For building your Reinforcement Learning knowledge:
- Mastering Reinforcement Learning, which is a book accompanied by videos, providing an excellent overview of the various Reinforcement Learning methods out there
- Reinforcement Learning: An Introduction, a seminal book with its latest edition published in 2018, by Richard S. Sutton and Andrew G. Barto. This book is considered foundational, and both authors heavily contributed to Reinforcement Learning research and helped start the field. However, this book is more on the theoretical side.
- Spinning Up in Deep RL by OpenAI, which provides a great overview of the state-of-the-art methods (e.g. PPO and actor-critic methods), particularly with deep reinforcement learning.

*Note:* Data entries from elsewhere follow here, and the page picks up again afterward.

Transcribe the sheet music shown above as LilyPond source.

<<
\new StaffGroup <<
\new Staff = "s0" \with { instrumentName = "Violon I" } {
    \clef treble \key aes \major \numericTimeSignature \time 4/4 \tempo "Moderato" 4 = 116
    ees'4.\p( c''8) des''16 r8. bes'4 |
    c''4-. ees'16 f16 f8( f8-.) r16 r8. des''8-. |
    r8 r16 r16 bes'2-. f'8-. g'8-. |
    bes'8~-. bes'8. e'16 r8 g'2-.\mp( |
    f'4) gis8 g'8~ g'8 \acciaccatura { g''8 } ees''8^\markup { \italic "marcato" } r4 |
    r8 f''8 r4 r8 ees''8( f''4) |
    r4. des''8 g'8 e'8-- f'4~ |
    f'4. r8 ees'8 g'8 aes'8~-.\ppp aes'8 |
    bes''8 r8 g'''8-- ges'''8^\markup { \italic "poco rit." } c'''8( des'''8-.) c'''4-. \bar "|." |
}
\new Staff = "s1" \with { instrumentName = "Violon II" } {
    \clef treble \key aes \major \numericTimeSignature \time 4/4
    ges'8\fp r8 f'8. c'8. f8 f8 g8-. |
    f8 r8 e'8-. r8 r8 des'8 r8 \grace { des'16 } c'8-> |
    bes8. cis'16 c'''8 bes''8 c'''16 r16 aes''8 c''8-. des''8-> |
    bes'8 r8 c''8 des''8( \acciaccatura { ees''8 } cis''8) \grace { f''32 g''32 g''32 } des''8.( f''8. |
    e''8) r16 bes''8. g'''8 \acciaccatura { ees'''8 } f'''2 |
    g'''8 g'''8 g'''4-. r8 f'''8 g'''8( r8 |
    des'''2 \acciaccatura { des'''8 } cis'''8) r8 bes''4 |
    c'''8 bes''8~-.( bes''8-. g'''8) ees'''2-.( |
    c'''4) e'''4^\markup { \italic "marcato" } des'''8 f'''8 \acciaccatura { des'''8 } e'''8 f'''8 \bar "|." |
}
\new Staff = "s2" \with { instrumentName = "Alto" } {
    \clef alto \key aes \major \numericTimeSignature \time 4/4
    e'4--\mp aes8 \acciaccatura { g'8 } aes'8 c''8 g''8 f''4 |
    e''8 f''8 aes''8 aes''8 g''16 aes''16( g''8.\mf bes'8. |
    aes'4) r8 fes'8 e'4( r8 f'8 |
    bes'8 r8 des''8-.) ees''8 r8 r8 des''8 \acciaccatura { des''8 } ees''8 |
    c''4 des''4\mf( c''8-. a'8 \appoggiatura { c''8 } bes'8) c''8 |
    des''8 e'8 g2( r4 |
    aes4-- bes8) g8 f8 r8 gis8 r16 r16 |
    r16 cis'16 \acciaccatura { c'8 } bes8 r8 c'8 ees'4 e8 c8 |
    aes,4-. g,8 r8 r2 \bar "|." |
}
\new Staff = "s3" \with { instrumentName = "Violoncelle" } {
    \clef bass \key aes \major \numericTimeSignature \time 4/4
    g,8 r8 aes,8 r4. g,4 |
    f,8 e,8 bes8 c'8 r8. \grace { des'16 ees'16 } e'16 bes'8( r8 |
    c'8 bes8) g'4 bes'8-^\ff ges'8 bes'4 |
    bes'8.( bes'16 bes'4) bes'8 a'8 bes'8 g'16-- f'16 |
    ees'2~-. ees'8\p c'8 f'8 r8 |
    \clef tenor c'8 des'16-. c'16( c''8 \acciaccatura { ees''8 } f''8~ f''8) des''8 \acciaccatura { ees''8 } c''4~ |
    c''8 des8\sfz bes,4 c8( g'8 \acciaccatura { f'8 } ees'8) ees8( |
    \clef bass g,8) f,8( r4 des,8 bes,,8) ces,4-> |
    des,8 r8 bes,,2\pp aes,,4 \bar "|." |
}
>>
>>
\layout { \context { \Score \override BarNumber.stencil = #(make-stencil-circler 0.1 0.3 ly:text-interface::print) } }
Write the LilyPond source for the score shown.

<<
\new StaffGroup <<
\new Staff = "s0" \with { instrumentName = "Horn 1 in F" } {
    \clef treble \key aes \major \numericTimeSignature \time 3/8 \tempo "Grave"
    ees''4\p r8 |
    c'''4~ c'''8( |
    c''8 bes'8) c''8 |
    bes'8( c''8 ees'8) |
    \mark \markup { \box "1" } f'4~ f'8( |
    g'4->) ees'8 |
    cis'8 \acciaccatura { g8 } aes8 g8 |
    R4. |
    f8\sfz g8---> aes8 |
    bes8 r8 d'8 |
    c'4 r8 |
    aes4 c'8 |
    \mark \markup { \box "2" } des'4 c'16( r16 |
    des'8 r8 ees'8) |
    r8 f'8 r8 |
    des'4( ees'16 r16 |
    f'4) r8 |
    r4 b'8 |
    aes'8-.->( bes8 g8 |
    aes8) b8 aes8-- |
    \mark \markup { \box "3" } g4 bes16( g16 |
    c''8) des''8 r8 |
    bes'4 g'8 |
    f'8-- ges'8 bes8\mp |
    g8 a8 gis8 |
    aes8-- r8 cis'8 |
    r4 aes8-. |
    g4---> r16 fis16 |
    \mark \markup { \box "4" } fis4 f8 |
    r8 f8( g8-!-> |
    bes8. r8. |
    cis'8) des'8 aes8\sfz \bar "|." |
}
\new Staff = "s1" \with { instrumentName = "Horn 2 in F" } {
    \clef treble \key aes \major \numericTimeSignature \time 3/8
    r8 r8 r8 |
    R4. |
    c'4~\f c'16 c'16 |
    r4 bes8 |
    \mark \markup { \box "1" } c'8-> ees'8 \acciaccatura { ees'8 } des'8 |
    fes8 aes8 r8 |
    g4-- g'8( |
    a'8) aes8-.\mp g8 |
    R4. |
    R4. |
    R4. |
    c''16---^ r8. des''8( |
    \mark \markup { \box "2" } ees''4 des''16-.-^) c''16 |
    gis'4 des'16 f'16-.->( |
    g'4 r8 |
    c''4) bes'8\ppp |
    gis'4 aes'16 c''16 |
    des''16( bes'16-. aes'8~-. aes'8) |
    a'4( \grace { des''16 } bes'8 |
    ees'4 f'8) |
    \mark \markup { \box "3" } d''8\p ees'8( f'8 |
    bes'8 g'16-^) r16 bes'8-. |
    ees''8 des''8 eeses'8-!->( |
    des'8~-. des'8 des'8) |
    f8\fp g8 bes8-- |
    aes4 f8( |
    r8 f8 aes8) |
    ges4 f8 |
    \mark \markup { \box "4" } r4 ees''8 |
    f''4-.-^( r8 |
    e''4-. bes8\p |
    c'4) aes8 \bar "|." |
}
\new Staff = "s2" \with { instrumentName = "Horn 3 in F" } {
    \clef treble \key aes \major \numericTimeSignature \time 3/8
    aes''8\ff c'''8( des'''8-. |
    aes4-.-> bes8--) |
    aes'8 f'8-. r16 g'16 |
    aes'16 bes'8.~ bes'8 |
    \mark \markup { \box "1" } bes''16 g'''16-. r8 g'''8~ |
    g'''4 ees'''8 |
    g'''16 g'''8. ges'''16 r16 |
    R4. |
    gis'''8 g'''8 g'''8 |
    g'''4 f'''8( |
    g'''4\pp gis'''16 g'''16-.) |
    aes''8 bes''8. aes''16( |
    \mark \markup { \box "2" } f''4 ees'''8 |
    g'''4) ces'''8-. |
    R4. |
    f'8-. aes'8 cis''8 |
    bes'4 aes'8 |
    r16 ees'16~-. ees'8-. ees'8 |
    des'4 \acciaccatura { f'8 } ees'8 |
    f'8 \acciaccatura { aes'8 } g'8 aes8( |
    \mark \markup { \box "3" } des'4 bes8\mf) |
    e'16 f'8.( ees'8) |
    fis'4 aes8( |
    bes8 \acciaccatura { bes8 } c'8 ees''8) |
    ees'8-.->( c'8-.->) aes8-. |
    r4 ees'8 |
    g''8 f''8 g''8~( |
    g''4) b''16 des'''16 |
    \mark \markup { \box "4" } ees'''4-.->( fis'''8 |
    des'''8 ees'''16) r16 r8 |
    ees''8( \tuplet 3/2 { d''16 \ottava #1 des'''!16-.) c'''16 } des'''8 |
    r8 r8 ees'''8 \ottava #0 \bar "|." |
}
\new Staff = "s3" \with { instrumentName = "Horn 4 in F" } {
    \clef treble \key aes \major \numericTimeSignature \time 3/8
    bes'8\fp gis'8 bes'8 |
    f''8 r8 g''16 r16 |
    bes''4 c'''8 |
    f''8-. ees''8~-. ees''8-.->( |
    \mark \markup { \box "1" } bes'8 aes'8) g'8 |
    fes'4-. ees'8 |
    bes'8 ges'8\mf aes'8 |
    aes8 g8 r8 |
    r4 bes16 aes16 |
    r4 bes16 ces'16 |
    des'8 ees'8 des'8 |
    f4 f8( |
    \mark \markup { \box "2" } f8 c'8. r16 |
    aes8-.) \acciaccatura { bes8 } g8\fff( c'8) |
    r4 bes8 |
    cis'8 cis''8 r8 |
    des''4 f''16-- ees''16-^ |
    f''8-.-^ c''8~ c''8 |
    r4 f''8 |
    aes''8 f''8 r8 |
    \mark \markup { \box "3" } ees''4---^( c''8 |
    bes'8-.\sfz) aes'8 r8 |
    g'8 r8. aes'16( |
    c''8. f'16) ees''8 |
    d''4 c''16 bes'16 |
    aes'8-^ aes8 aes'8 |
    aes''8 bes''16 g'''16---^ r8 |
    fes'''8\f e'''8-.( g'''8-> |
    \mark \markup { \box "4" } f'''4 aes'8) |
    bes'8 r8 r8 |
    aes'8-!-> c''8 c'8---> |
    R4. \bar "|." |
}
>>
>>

  - If you are not familiar with Deep Learning, consider looking at:
    - Dive into Deep Learning, free online book, with code accompanying each section
    - fast.ai courses, covering advanced deep learning methods from the foundations accompanied by practical implementations
Additional combinatorial environments are available at:
- Jumanji
- OR-gym, OR stands for Operations Research
Specifically for attaining better performance in combinatorial RL, you may want to investigate:
- More advanced exploration methods, other than greedy-epsilon, starting with Boltzmann
- Pointer Networks, used by some methods such as AlphaStar
- Stochastic Q Learning for handling large action spaces
- Abstraction methods for lowering the complexity of the state and action space

Licence 📄

This project is licensed under the BSD-3-Clause license.